Rhyming

We’ve been listening to Bag Man, the podcast from Rachel Maddow about the investigation and eventual downfall of Spiro Agnew, who ended up resigning the Vice Presidency in 1973, ten months or so before his boss, Richard Nixon, suffered a similarly ignominious fate.

Wow, what a duo. What a time in our history!

What’s not clear is how Agnew’s lawyers were able to make one of their demands stick—the condition that Agnew would serve no jail time—apparently because he was Vice President? This was a non-starter, from their perspective. What I’m not getting is how this was not immediately disregarded as a bridge too far, as something they could put on the table, but also something that could be easily taken off the table, dismissed or overruled.

Agnew and his lawyers were probably savvy enough to sense that Elliot Richardson and company were under a time crunch. Their first order of business was removing a criminal like Agnew from the line of succession to the Presidency, so some sort of plea deal, something that could be effected quickly, was almost an inevitability.
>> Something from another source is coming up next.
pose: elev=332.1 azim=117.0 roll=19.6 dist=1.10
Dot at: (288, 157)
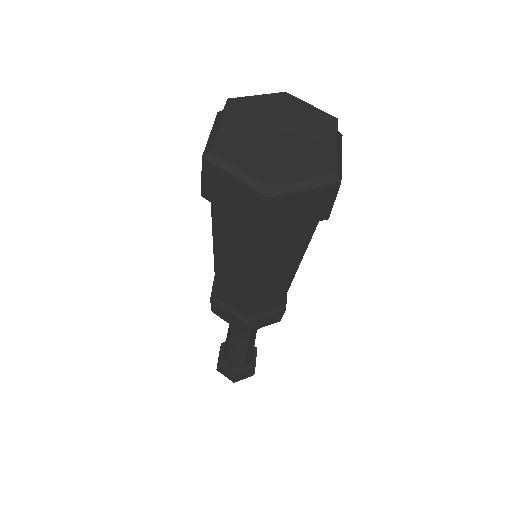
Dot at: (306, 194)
Richardson was desperate, to some degree, and had to make the hard decision not to pursue to the fullest extent what apparently was a robust case against Agnew for bribery, extortion, and tax evasion (he was still taking kickbacks in the White House).

The parallels with Donald Trump are obvious and perhaps instructive, not to mention troubling.

How dare he drag us along for this drawn out, painful ride? How dare he? He has no shame, he doesn’t care, he’s just seeing what sticks, and what he can get away with. And we have to endure the whole painful fiasco because the press cannot let this go, cannot just ignore the bastard. This is news, after all.

Or maybe it’s just a strange, twisted carnival ride.

When all is said and done, Trump will be facing something approaching a hundred counts on at least four indictments, and he’s gonna avoid consequences for all of them, or at worst he’ll get what amounts to a slap on the wrist.

The Agnew case was a foreshadowing of things to come in this current encounter with a slimy politician, a slimy politician who is basically going to be allowed to walk away from doing time because the office he once held offers some sort of magic immunity? Because he was once too powerful to be prosecuted?

This makes no sense, and it won’t stop many from wondering: In what universe is such an outcome at all fair? Does it just come down to whose lawyers make the strongest argument or uncover some obscure technicality that makes a mockery of reason?

That’d certainly be in keeping with the whole Trump nightmare.